No one can point to any concrete failings on Addie’s part. She is still doing her job and making her deliverables, and between her cell phone and e-mail she has never missed a beat. But still there is no such thing as a clean day. She doesn’t get credit for the hours she works on Fridays and even though she’s getting her job done on Fridays she feels a mixture of worry and guilt that she’s not in the office. She knows people are talking about her behind her back and even worse she has internalized a lot of these complaints. Even though these comments seem to be based on envy more than on any real dissatisfaction with her or the job she is doing, Addie finds herself imagining conversations in her head and preparing defenses for her behavior. She works extra hard to have lots of ideas and insights so when someone lets loose a sarcastic “Oh, you’re here today!” she has a genuine idea as a comeback. The worst part about this for Addie is that it’s making her question her competence. Even though all of this misery is based on attitudes about time and beliefs about how work gets done, she mistakes it for performance. There is a pall over her entire life.

She is, in short, drowning in Sludge.

The kind of flak Addie took from her boss is modeled after the problems that started to surface halfway through the Alternative Work Program. Even though AWP wasn’t a true Results-Only Work Environment, the power it gave employees to choose their schedules did make a big difference.
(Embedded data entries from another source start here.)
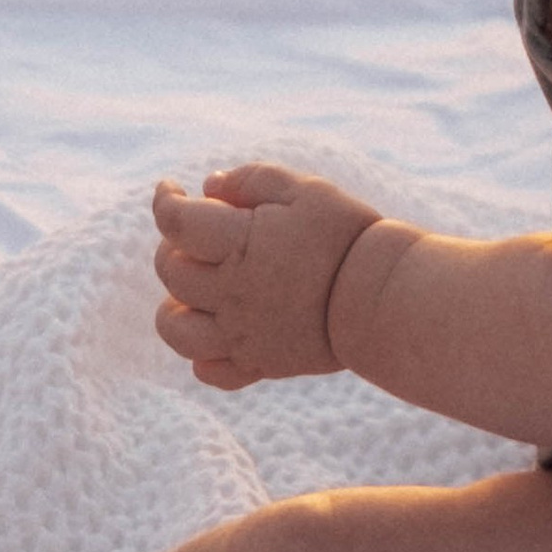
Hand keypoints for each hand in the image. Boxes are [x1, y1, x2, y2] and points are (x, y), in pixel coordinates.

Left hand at [151, 163, 384, 391]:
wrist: (386, 297)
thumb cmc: (347, 234)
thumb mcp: (305, 189)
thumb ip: (252, 180)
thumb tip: (207, 186)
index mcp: (239, 246)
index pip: (175, 223)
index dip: (165, 199)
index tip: (171, 188)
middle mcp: (231, 295)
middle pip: (170, 272)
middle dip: (175, 245)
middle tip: (200, 232)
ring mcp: (242, 335)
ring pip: (175, 330)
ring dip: (174, 304)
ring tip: (198, 288)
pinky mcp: (260, 364)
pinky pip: (211, 371)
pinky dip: (202, 354)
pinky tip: (219, 330)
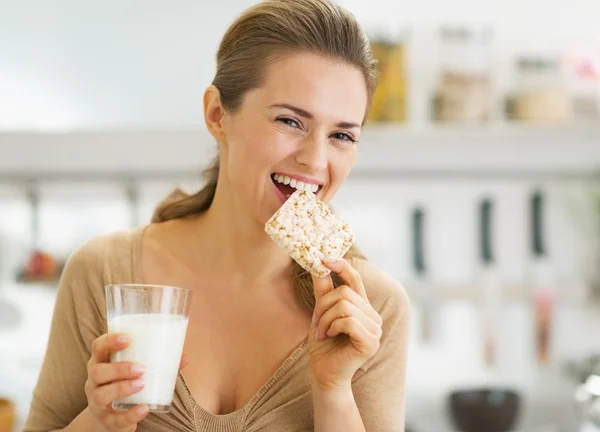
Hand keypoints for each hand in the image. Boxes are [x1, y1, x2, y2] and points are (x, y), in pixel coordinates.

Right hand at [85, 333, 188, 431]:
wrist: (114, 416)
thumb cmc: (127, 383)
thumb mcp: (137, 371)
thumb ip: (160, 363)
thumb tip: (184, 357)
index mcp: (102, 362)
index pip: (98, 347)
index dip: (109, 340)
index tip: (128, 338)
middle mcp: (94, 382)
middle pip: (97, 372)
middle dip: (119, 369)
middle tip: (141, 369)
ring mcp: (97, 402)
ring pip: (101, 395)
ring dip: (122, 389)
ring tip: (142, 384)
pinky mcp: (106, 421)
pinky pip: (113, 420)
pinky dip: (129, 415)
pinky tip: (144, 408)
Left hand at [308, 258, 382, 390]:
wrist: (324, 374)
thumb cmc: (323, 345)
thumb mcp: (320, 313)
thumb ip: (323, 292)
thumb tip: (319, 266)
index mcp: (362, 307)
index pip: (355, 279)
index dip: (342, 266)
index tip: (325, 258)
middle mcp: (372, 316)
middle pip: (345, 293)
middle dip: (323, 306)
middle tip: (316, 322)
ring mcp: (375, 330)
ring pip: (345, 306)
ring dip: (325, 319)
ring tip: (321, 332)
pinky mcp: (371, 342)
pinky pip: (348, 321)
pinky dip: (332, 327)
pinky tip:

The 320 people in the pilot reported lower stress and increased engagement and higher productivity. Overall, they were happier than they ever had been at work.

Or at least until they had to interact with other people in the company who weren’t in AWP. When the employees in the pilot program were with one another everything was fine. They had adapted to their new way of working. Their managers supported them. But once they stepped outside the AWP bubble all those good feelings went away, because the rest of the culture not only didn’t support what they were doing, but even tried to undermine them.

“How can you expect to support retail if you’re never here?”

“Oh, you’re on that flextime thing. So do you get anything done?”

“AWP sounds nice, but you’ll never get promoted if you’re not here.”

Like flextime policies around the country, AWP turned out to be a giant judgment generating machine. But the difference this time is that we recognized what was happening. We could see from the very beginning that if this idea of giving people more control over their time was going to work it had to happen companywide.

By the time AWP was winding down, Jody was brought on board as the corporate change agent responsible for working with Cali to take this idea to the next level. Jody’s background included work on the Strategic Alliance team, whose responsibility it was to develop partnerships with other companies. Jody’s specific role was to develop processes for overcoming cultural differences between the company and its alliance partners. Jody understood the importance of culture in making real changes. If you tried to train people to behave differently without addressing the underlying culture, you were lost. The unwritten rules would trump the written rules every time.

It seems like a small thing, but as we saw in the last chapter, culture doesn’t have to be in the foreground to be powerful. As we started discussing how AWP could grow into something larger we knew that Sludge was the key to everything. As long as there is Sludge, work will continue to suck. But if we can challenge our outmoded attitudes about time and how work gets done—if we can eradicate Sludge—then we can move toward a new way of working and thinking about work.